Tu madre y yo hemos puesto mucho cuidado y mucha atención en demostraros con el ejemplo que todos somos seres humanos, no hombres y mujeres en una división innecesaria, sino seres, sin clases ni distinciones ni separaciones, así que no pienses que esto es una arenga, sino que es el legado más importante que te puedo transmitir: no te dejes cegar por lo que se hizo antes si tú no crees en ello, ten la valentía y la honestidad personal de romper todo aquello que consideres innecesario; sé tú misma al precio que sea, y no dejes que nunca, nadie, se autoproclame superior a ti, no aceptes propuestas ni imposiciones ni leyes injustas; cuídate siempre, porque tú eres un ser especial para el resto del mundo y para ti misma; comparte lo que tu corazón quiera compartir; escribe tus propias filosofías y tu propias leyes y tu propia religión…

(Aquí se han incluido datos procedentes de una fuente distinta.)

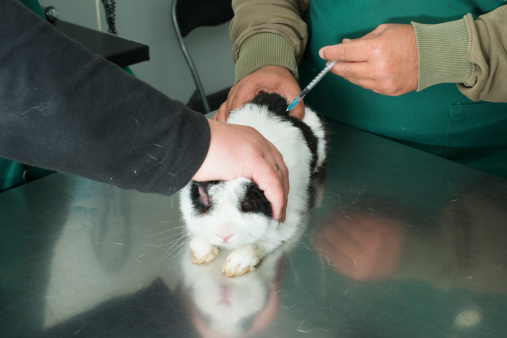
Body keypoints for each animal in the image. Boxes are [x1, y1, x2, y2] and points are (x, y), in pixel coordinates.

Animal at [181, 92, 328, 278]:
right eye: (202, 196)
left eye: (250, 200)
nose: (224, 235)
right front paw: (202, 254)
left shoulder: (287, 220)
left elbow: (258, 243)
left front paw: (234, 266)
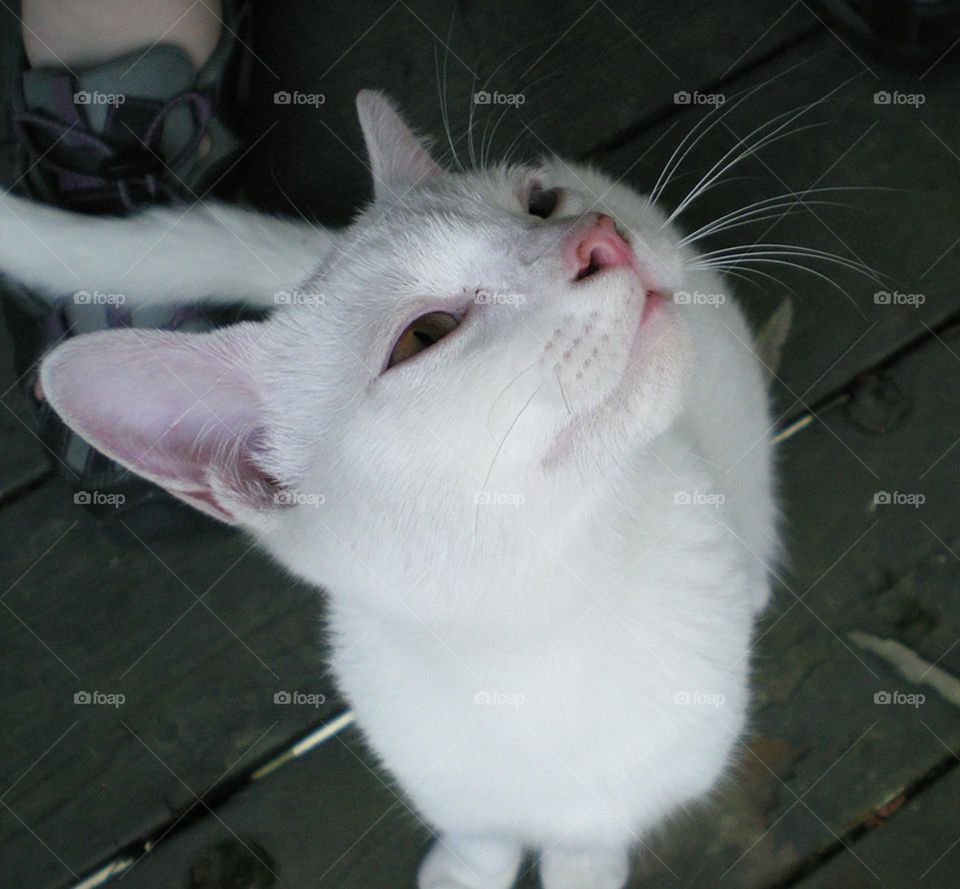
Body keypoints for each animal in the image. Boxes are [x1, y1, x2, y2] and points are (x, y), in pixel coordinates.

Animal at [0, 93, 780, 884]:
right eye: (423, 334)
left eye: (539, 201)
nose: (598, 236)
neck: (541, 637)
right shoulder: (452, 790)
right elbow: (481, 836)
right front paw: (463, 872)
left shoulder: (624, 801)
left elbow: (584, 850)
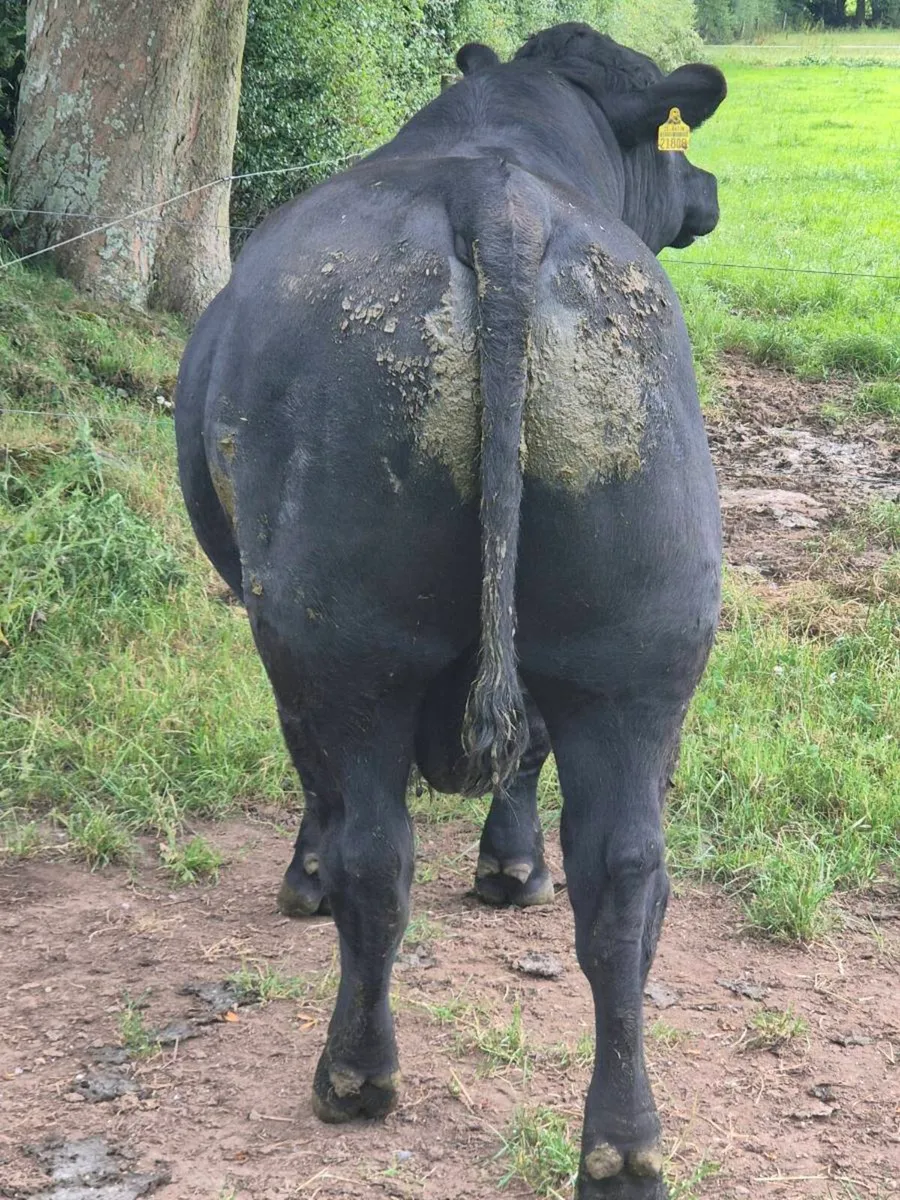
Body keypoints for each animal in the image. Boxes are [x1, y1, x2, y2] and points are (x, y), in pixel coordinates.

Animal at [175, 24, 726, 1198]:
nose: (705, 188)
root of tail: (498, 203)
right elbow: (525, 762)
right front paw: (511, 869)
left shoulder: (277, 631)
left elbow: (316, 782)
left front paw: (301, 878)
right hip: (642, 646)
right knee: (623, 879)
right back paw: (624, 1144)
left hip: (342, 637)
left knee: (376, 856)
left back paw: (354, 1074)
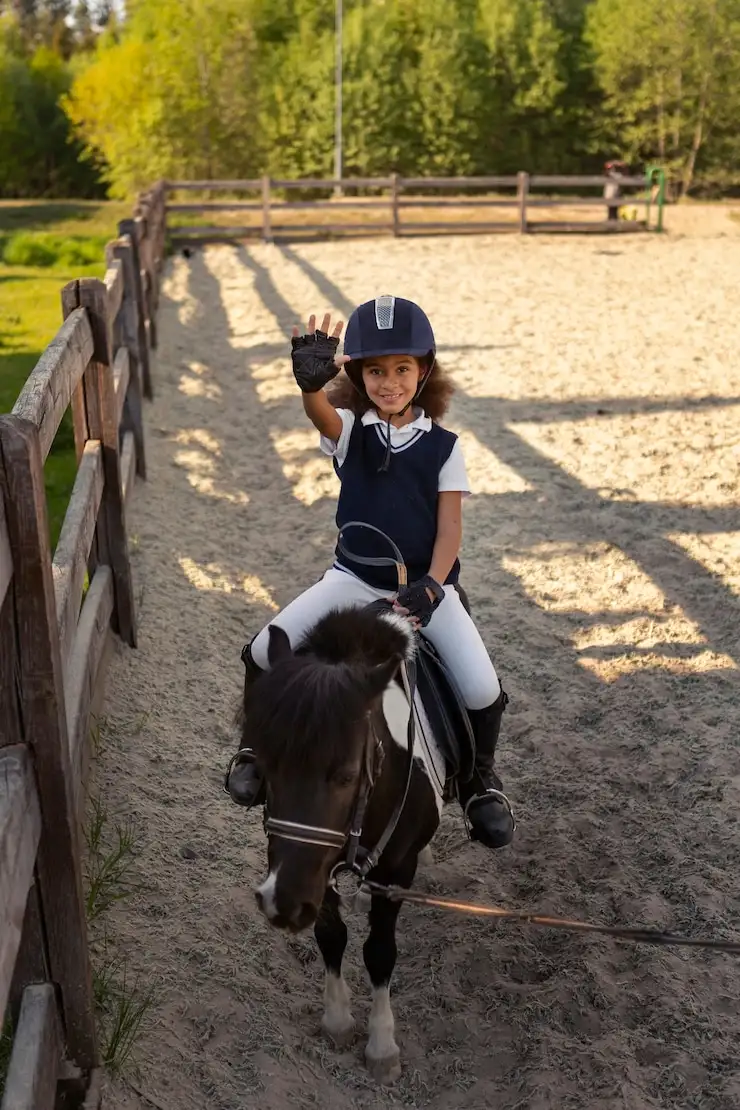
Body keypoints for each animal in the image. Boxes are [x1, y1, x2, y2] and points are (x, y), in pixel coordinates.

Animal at [245, 603, 448, 1084]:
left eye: (347, 775)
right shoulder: (318, 871)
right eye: (265, 765)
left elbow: (379, 951)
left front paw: (381, 1046)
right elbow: (331, 935)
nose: (280, 904)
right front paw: (337, 1020)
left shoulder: (395, 871)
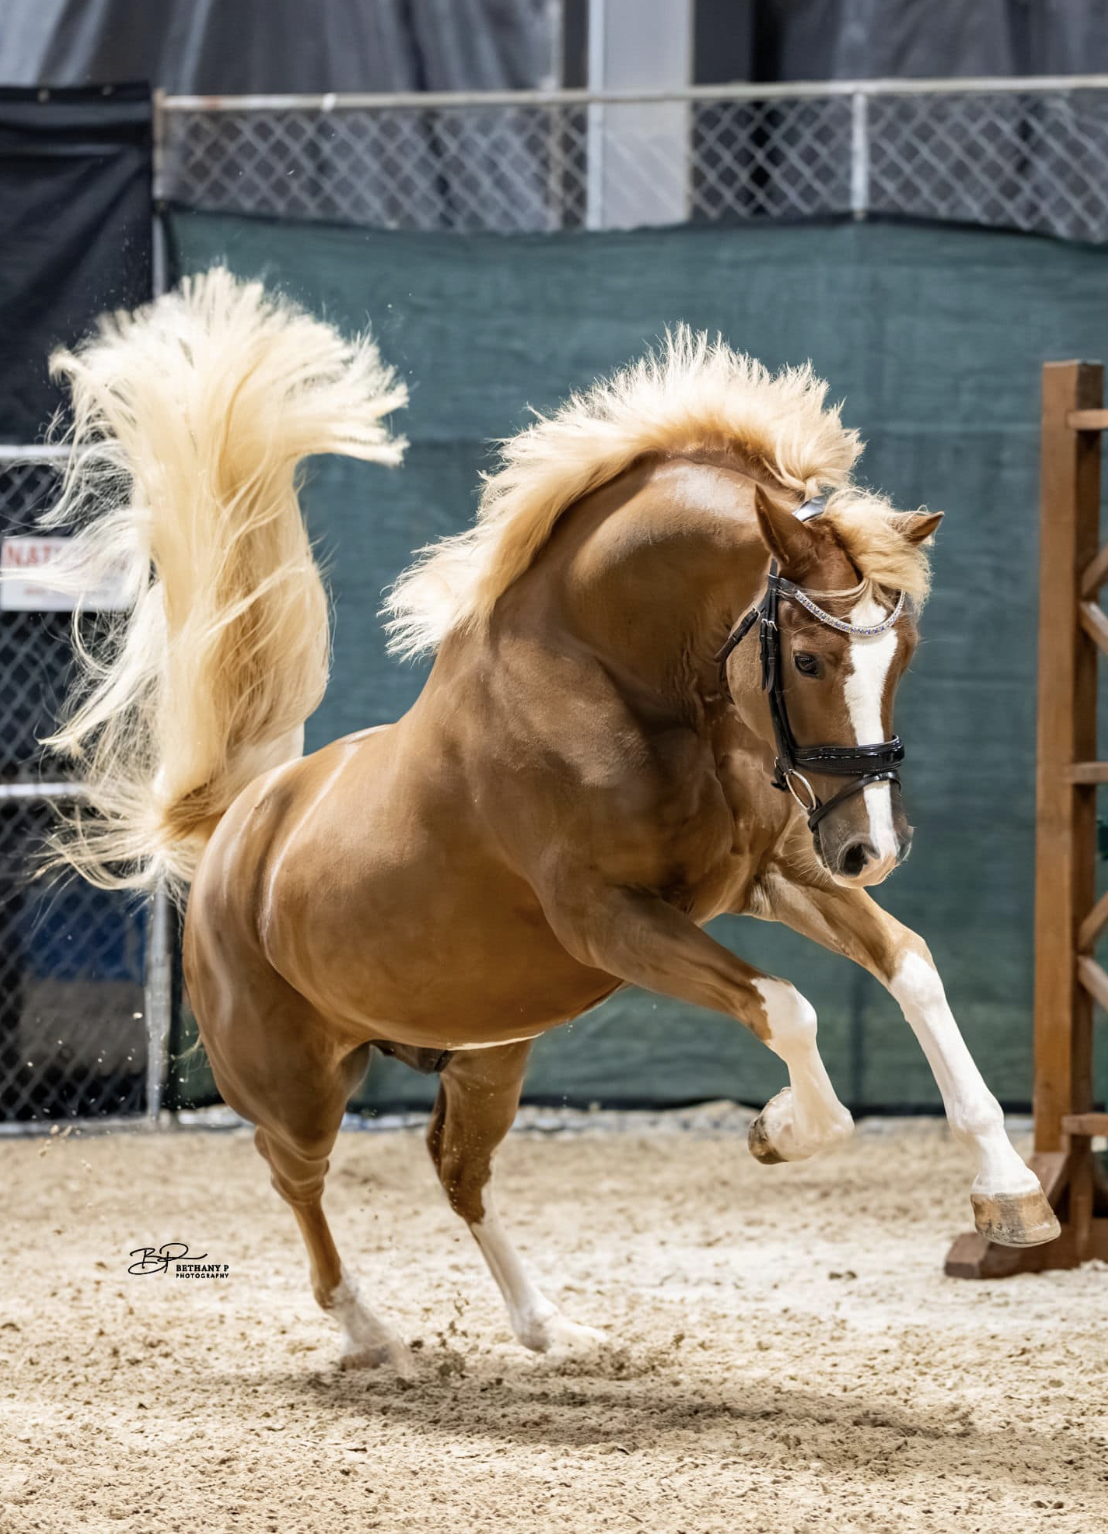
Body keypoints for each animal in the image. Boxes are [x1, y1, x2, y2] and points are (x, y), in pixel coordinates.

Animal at [39, 270, 1058, 1373]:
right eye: (809, 659)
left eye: (901, 653)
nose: (871, 847)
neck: (618, 683)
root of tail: (233, 833)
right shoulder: (611, 919)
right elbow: (790, 1007)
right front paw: (779, 1130)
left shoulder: (769, 874)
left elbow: (912, 966)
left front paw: (1010, 1197)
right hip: (295, 1080)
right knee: (297, 1181)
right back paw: (371, 1334)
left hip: (488, 1049)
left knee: (457, 1171)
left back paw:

Podría seguir sugiriéndote cosas, pero prefiero transmitirte la fe en que debes actuar por ti misma, en que tienes que ser tú misma, sin miedo, con amor… ¿Comprendes lo que te quiero decir?

Algunas cosas sí y otras no. No te preocupes, no le des mucha importancia ahora, ya verás cómo serás una persona íntegra y verás qué gran placer es mirarte al alma y estar en paz.

Se ha marchado a seguir jugando.

Es dura esta tarea, pienso, y de una responsabilidad que debería intimidarnos. Con lo mal preparados que estamos para ser padres…

Aún el mundo no se ha metido con ella y la vida la mantiene en su burbuja infantil, pero algún día empezará a escribir otra parte de su biografía y deseo que haga bonita letra y renglones derechos.

A veces pienso que me gustaría tener un hijo, y no sé por qué. Cambio Elisenda por Elisendo, gritó Julia cuando se lo conté, y llenó la casa de carcajadas y el mundo de alegría.

Mi relación con mis hijas es excelente.

Sé que las estoy educando en el amor a la igualdad, pero también me gustaría colaborar en la preparación de la próxima generación de varones, que deberá ser distinta.

Me considero afortunado de asistir a este momento de la historia tan especial en el que se están rompiendo algunas tradiciones y se está iniciando, después de una larga época de oscurantismo y secano sentimental, la relación entre humanos, sean hijas, hermanos o esposas.

Guardaré estos folios.

Algún día los desempolvaré para seguir anotando cosas, que espero sean agradables y sean capaces de superar mis actuales expectativas.